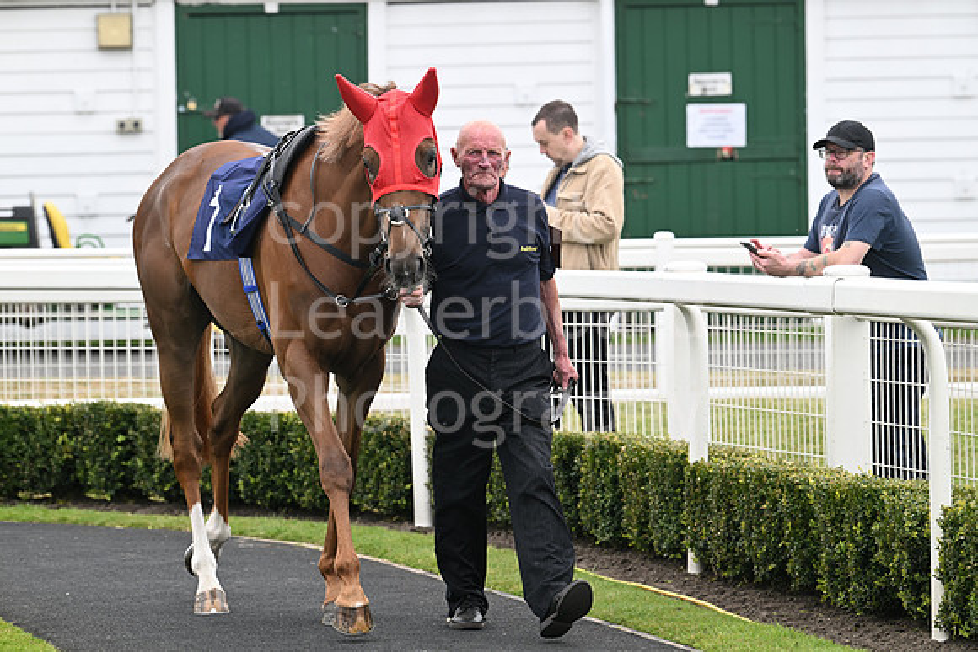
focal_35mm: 200
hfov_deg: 10.3
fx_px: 5434
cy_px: 326
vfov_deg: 6.9
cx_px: 489
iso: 400
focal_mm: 200
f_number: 6.3
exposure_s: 1/640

★ ★ ★ ★ ★

» Instruction: Above are the records; reproduce them exactly and leave out the pictures.

» Exercise result:
focal_35mm: 200
hfov_deg: 10.3
fx_px: 5434
cy_px: 326
vfov_deg: 6.9
cx_px: 489
iso: 400
focal_mm: 200
f_number: 6.3
exposure_s: 1/640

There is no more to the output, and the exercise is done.